TASK LIST:
1: Print the part of the Penny Dreadful review between "What was that" and "back later, k?", inclusive.
2: For each statement, answer yes or no according to the Penny Dreadful review, and quote the words from the review that decide it: (a) the writer watched all of the first season; (b) Dracula's identity is revealed in episode 3; (c) Vanessa Ives's fate ruins the season for the writer.

SOURCE PASSAGE:
········

What was that Stalin said?  One death is a tragedy; a million deaths are a statistic.  (At least a lot of people attribute that quote to him.)

Wait.  Stop with the Stalin quotes.  What does ANY of this have to do with Penny Dreadful?!

Sorry.  Let me put my soapbox away.

The point is that a short, defined narrative makes it easier to do the former and blunts the latter.  If you only have 10 episodes to tell your story, it’s easier to have a death or twist reverberate through the narrative longer.

Alright, so let’s get to Penny Dreadful.  First, some spoiler space for those waiting for the DVD collection to binge watch the season.  You folks just go ahead and bookmark this and come back later, k?

spoiler space…

Still with me?  Ok.

First up, I thought the season was incredible.  At least as good as last season.  I really applaud the way they handled Renfield and Dracula’s spawn.  When they revealed Dracula’s identity in episode 3, I wasn’t shocked, but I was disappointed for Vanessa Ives.  Ethan’s storyline wraps up nicely.  The Creature gets a ray of sunshine, only to have it tragically jerked out from under him.  Man, that guy can’t catch a break.  Doctor Jeckyll doesn’t really get to come into his own, but I liked the spin they put on him. Yes, it feels like by season’s end, everyone has turned a corner in character development.  Except…

Vanessa Ives.

Her fate is the lone, big, fat, red, nasty, pussy pimple on the whole season.  It isn’t bad enough to ruin the season for me, but it is enough to make me throw up my hands and say, “really?!

Now I haven’t seen any of the first season aside from 1 and 1/2 episodes.  I saw Van Helsing get knifed by a street thug and Eva Green get her first solo episode where we wax poetic for an hour about how she betrayed her friend and spiraled into the grip of the devil.  Pure Victorian Melodrama.  Also, pure crap!  If that’s what the show was about, I didn’t need to watch it.  Goodbye.

I did give it a second chance with the Season 2 and, without Vanessa being the sole focus of the show, I came along for the ride.  That’s what you get for trying to jump in mid-season.

········

PROVIDED RECORDS:
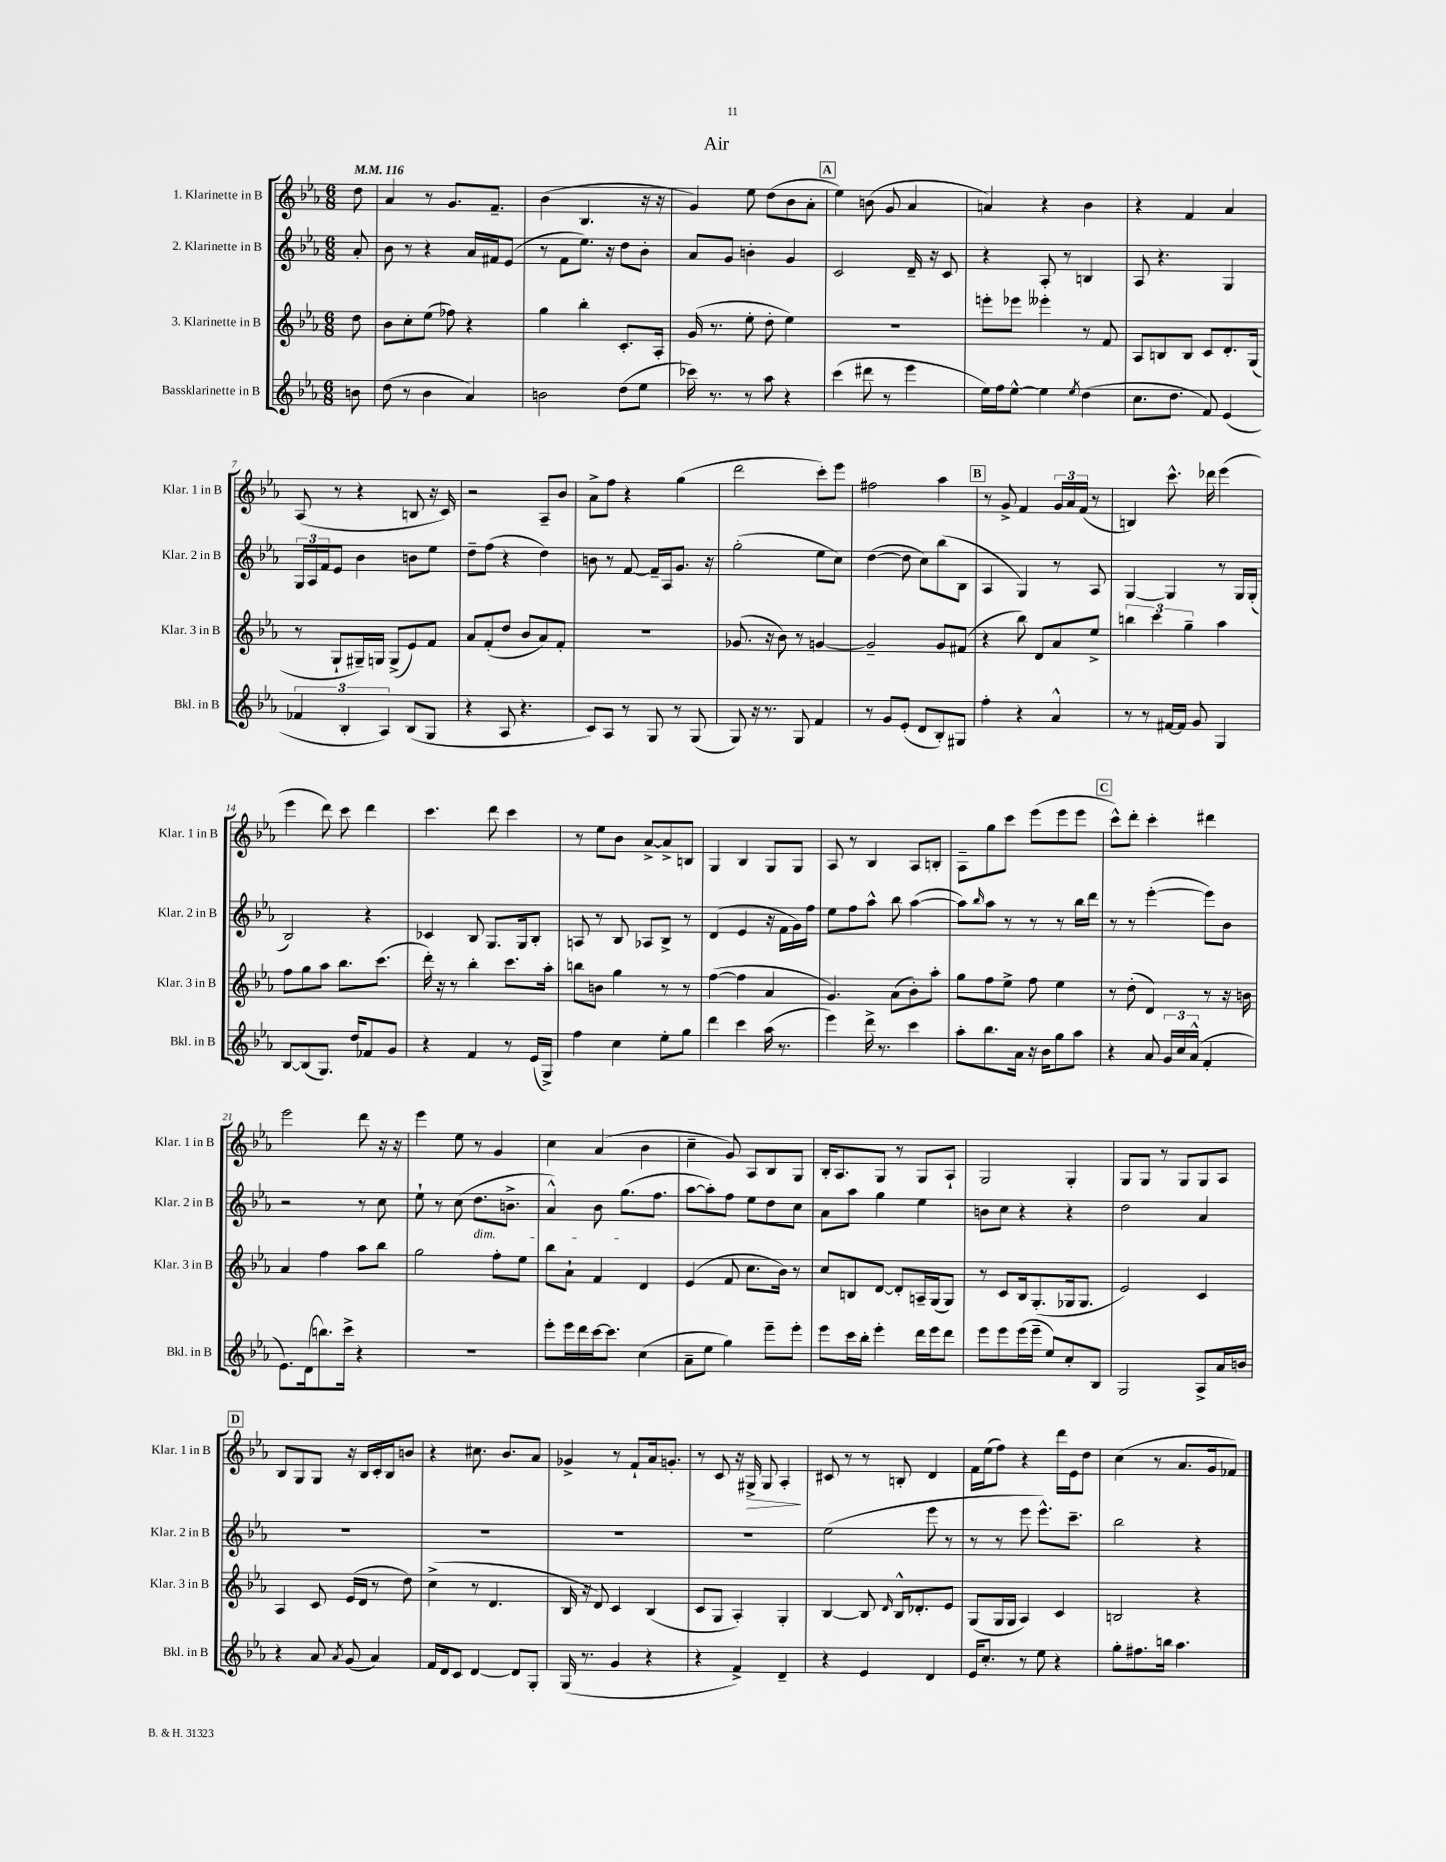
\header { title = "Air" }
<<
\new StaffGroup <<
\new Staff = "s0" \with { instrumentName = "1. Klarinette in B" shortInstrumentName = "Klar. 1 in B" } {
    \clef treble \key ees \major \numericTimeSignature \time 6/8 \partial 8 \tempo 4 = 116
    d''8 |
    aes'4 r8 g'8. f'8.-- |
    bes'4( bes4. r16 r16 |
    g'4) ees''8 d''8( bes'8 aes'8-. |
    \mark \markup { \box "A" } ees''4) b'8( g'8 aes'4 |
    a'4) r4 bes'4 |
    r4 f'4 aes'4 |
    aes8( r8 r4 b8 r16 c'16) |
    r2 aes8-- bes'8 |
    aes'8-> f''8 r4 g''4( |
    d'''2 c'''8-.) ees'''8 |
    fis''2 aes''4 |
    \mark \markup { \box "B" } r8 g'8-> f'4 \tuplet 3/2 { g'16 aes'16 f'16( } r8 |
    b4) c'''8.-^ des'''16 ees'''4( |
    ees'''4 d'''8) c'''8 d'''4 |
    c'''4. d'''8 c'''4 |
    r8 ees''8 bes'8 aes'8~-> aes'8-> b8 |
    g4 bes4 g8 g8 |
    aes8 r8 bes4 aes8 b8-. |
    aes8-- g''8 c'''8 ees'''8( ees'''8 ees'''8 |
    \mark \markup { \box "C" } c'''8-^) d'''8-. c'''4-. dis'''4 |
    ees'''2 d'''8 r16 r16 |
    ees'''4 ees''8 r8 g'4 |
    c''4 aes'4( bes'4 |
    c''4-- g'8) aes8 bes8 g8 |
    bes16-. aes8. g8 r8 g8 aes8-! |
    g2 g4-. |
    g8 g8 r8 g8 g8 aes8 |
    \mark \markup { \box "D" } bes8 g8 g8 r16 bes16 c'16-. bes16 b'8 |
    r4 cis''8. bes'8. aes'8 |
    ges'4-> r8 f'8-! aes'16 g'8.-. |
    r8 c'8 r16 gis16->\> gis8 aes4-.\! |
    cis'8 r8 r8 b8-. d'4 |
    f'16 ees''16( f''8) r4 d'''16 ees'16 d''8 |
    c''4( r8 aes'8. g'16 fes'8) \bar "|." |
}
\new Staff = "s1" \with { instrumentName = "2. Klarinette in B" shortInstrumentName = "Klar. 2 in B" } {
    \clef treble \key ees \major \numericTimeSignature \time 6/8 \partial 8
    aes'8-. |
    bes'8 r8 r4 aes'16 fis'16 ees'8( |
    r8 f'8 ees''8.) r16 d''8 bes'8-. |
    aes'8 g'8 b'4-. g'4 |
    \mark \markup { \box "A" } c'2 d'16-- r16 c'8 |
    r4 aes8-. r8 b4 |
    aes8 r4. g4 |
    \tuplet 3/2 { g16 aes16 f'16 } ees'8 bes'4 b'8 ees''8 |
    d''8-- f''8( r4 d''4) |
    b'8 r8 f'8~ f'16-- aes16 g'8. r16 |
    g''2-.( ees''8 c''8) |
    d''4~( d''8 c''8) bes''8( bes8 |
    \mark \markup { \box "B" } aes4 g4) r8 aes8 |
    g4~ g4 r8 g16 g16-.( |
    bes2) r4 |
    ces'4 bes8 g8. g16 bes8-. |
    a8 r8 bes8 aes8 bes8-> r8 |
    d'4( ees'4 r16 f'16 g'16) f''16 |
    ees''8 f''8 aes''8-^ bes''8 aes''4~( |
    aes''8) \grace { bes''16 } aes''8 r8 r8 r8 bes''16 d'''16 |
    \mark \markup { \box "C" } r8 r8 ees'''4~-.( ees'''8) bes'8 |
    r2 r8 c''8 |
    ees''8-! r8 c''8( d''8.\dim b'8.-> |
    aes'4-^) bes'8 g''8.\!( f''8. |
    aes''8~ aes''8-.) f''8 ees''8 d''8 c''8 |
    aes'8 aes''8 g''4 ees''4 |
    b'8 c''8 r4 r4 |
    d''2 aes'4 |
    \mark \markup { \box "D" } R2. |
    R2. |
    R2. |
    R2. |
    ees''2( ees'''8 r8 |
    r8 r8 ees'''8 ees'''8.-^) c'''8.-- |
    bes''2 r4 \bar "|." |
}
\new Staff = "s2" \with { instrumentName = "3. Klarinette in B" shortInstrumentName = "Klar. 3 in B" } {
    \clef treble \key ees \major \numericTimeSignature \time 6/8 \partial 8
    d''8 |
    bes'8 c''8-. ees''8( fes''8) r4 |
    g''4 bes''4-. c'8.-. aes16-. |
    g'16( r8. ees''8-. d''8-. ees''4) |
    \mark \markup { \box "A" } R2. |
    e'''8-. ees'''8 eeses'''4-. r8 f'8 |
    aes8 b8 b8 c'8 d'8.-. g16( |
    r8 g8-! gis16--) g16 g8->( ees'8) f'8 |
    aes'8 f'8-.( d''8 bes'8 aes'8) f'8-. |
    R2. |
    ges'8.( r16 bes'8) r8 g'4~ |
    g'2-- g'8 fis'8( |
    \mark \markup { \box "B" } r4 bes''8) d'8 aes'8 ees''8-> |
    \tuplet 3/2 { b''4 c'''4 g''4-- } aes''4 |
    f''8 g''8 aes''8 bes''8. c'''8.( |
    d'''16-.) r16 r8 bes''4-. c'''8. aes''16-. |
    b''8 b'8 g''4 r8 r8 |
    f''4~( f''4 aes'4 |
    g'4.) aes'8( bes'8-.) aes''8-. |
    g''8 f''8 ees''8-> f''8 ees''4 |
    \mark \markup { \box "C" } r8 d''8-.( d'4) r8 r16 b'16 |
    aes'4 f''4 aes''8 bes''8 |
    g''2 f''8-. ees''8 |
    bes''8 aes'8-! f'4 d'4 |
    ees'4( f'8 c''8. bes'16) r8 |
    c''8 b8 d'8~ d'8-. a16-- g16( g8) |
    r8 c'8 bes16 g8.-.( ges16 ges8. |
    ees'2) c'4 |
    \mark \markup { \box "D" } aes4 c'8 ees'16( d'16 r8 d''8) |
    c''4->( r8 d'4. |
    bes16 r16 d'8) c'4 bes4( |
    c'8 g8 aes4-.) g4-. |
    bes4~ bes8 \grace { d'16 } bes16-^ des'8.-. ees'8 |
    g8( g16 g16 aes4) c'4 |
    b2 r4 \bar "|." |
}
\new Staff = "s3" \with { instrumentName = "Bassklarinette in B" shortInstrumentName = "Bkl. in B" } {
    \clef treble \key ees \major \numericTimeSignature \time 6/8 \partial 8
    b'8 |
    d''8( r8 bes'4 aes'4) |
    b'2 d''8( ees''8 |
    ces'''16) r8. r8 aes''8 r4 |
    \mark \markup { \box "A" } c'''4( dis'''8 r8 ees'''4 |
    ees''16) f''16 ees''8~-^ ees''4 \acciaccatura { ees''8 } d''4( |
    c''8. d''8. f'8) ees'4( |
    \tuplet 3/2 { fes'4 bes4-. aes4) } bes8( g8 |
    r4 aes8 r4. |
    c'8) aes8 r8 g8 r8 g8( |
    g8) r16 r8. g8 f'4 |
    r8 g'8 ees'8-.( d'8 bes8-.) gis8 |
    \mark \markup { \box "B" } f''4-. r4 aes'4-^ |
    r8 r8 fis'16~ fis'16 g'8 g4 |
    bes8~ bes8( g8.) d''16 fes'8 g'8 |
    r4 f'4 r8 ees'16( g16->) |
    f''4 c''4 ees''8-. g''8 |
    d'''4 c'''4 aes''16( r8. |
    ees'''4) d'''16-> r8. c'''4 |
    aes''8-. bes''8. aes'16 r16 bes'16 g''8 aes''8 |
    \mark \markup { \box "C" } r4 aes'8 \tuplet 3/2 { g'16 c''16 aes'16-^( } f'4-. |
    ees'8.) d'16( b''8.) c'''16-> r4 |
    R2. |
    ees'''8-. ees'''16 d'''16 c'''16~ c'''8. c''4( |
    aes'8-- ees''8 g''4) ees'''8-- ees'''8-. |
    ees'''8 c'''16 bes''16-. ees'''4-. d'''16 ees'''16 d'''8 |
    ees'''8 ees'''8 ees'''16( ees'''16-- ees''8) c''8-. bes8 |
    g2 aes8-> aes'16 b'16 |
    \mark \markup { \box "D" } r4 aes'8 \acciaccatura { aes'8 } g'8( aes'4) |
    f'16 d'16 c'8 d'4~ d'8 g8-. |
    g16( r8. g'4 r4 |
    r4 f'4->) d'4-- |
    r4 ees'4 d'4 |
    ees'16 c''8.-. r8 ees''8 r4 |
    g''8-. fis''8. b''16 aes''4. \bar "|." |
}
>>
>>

········

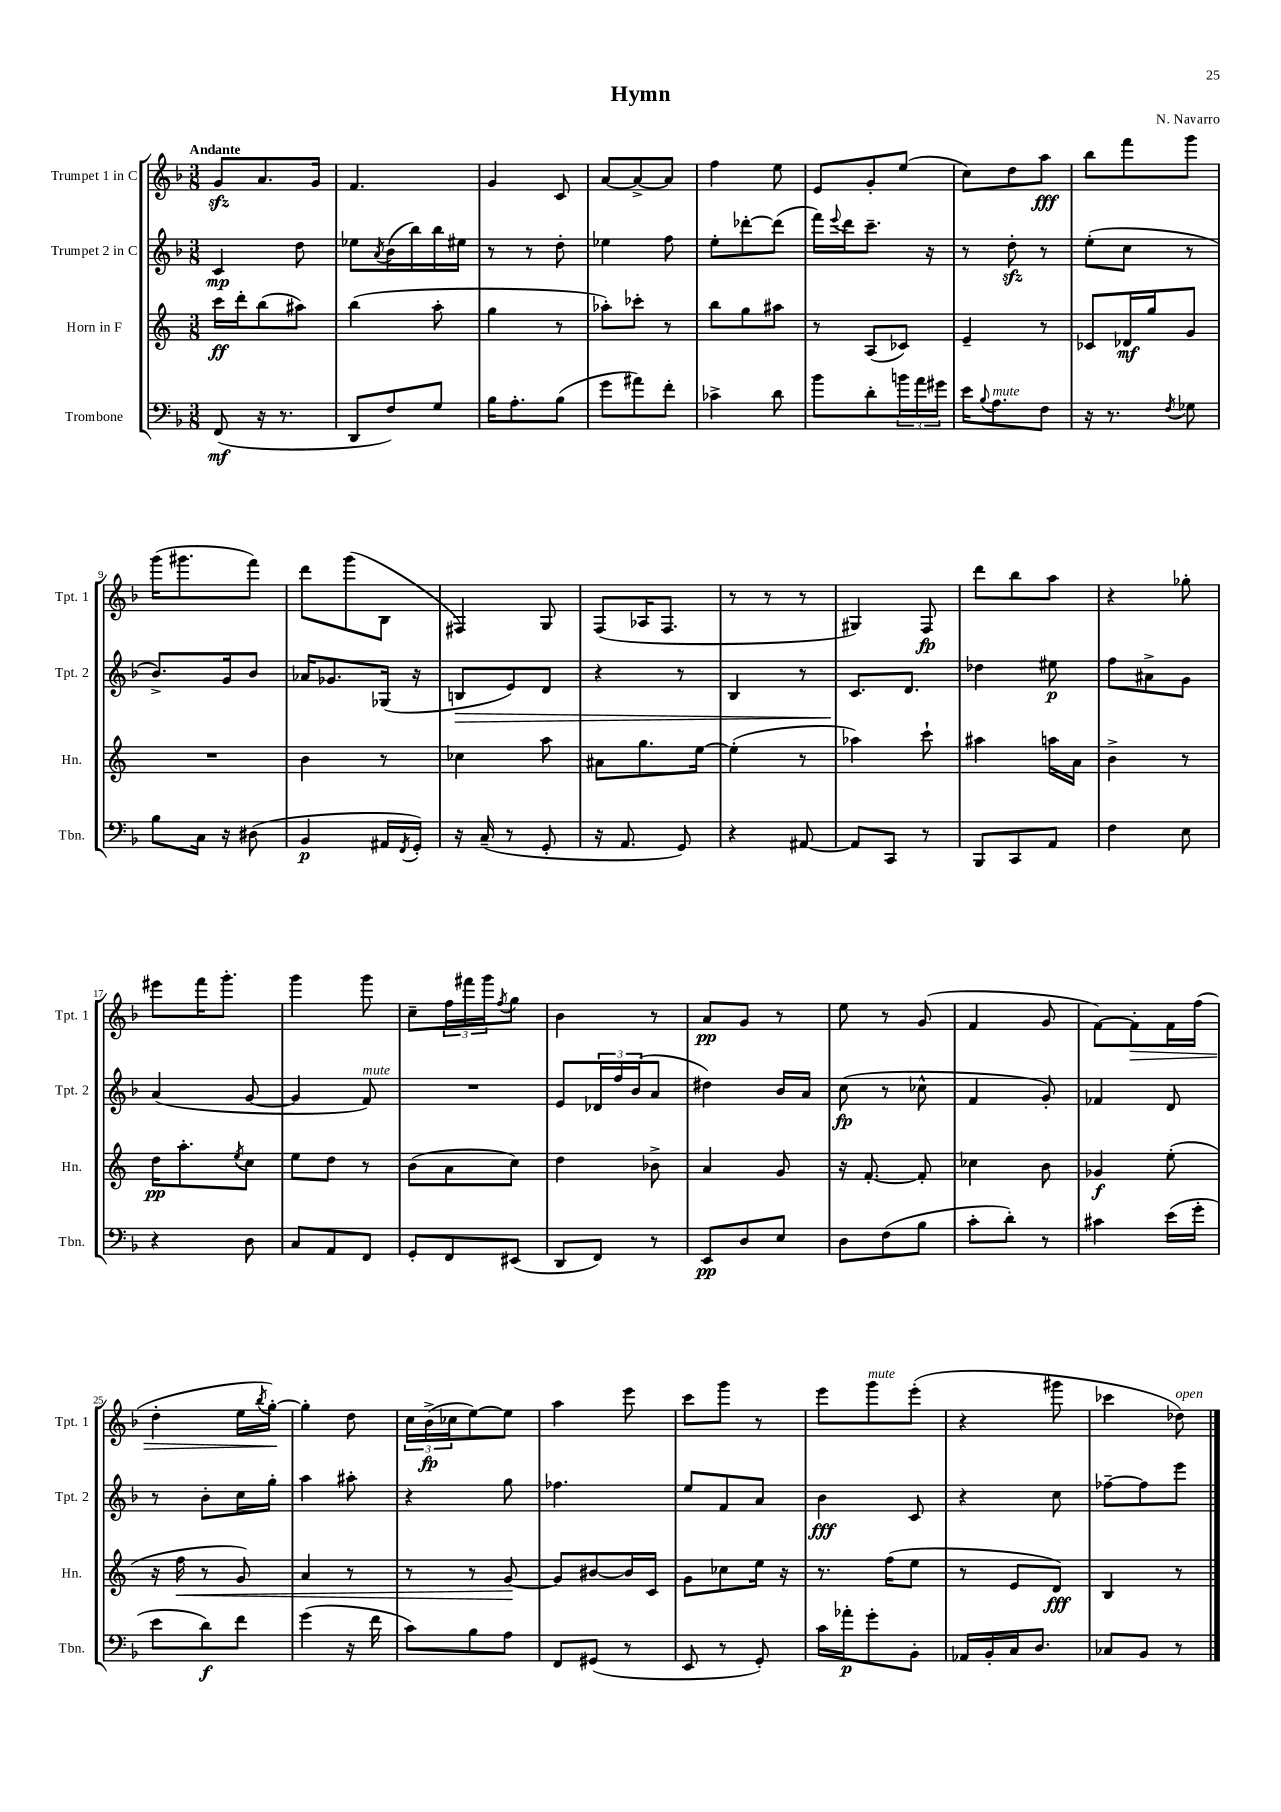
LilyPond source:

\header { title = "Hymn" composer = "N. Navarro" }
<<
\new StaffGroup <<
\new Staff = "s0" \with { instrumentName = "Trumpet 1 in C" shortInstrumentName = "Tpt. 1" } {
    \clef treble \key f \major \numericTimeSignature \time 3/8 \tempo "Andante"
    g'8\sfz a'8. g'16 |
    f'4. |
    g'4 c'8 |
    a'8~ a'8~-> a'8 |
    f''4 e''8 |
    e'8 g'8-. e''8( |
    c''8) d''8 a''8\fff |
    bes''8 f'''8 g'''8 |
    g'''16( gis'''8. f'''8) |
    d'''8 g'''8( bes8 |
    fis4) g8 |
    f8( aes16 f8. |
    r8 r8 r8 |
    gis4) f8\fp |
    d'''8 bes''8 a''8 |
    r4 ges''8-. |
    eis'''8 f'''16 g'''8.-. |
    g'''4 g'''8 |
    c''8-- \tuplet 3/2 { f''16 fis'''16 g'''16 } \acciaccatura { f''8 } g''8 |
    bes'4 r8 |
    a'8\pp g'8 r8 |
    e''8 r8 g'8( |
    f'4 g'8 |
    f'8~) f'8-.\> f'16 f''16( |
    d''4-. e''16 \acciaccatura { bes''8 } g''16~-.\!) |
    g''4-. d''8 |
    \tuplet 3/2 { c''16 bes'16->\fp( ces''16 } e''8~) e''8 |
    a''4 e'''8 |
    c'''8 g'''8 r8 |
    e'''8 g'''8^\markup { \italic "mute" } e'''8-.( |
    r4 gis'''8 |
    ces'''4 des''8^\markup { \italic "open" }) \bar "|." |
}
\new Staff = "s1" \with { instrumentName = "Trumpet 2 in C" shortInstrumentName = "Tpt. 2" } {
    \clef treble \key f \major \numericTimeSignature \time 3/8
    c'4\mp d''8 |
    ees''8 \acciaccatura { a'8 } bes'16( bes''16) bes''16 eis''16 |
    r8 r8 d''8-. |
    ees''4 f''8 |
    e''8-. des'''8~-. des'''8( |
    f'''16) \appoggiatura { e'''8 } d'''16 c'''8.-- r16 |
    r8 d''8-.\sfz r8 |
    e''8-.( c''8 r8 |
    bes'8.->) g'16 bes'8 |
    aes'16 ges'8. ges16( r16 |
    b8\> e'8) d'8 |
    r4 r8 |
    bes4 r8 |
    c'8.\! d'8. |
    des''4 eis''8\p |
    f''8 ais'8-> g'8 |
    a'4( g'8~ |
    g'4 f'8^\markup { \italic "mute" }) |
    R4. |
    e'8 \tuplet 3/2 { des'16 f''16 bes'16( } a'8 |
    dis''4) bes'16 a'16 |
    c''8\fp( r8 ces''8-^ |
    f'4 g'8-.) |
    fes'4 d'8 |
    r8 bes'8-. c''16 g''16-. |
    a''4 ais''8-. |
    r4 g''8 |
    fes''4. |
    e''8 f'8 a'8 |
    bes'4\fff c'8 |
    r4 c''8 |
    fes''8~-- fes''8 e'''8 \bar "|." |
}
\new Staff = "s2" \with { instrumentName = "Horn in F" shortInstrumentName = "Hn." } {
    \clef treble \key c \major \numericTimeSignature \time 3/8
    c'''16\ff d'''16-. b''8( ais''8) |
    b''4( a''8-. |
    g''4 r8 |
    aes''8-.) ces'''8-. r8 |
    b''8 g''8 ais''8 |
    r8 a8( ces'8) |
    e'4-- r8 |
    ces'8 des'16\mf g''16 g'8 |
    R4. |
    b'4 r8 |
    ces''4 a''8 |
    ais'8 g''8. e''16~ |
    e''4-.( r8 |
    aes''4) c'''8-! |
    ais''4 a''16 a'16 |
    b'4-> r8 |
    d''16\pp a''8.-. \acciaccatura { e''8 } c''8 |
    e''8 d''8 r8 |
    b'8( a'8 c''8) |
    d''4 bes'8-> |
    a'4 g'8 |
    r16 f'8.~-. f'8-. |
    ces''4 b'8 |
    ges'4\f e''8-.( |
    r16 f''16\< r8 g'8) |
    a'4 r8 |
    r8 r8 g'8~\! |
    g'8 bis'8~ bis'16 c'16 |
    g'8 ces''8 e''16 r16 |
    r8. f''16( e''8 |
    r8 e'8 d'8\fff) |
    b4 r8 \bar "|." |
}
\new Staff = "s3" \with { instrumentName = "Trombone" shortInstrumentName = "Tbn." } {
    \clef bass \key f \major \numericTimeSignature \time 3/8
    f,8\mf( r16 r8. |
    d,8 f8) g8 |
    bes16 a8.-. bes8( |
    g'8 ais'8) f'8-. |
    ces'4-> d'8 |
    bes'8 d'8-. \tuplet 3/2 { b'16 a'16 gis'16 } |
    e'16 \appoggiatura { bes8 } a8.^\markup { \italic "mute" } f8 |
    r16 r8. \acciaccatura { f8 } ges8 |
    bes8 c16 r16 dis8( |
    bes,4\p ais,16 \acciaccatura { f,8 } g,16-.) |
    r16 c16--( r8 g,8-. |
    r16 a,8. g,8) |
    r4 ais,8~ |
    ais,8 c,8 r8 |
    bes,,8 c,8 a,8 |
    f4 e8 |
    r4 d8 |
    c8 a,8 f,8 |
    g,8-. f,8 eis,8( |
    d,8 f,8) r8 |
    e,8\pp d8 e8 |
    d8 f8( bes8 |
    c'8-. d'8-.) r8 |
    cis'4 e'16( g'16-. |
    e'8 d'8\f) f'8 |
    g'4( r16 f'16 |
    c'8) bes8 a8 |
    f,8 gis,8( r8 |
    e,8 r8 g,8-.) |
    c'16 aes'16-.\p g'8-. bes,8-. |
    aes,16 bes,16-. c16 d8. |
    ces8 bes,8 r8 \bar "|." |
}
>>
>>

········

OUTPUTS BY TASK:
1:
What was that Stalin said?  One death is a tragedy; a million deaths are a statistic.  (At least a lot of people attribute that quote to him.)

Wait.  Stop with the Stalin quotes.  What does ANY of this have to do with Penny Dreadful?!

Sorry.  Let me put my soapbox away.

The point is that a short, defined narrative makes it easier to do the former and blunts the latter.  If you only have 10 episodes to tell your story, it’s easier to have a death or twist reverberate through the narrative longer.

Alright, so let’s get to Penny Dreadful.  First, some spoiler space for those waiting for the DVD collection to binge watch the season.  You folks just go ahead and bookmark this and come back later, k?

2:
(a) No: "Now I haven’t seen any of the first season aside from 1 and 1/2 episodes."
(b) Yes: "When they revealed Dracula’s identity in episode 3"
(c) No: "It isn’t bad enough to ruin the season for me"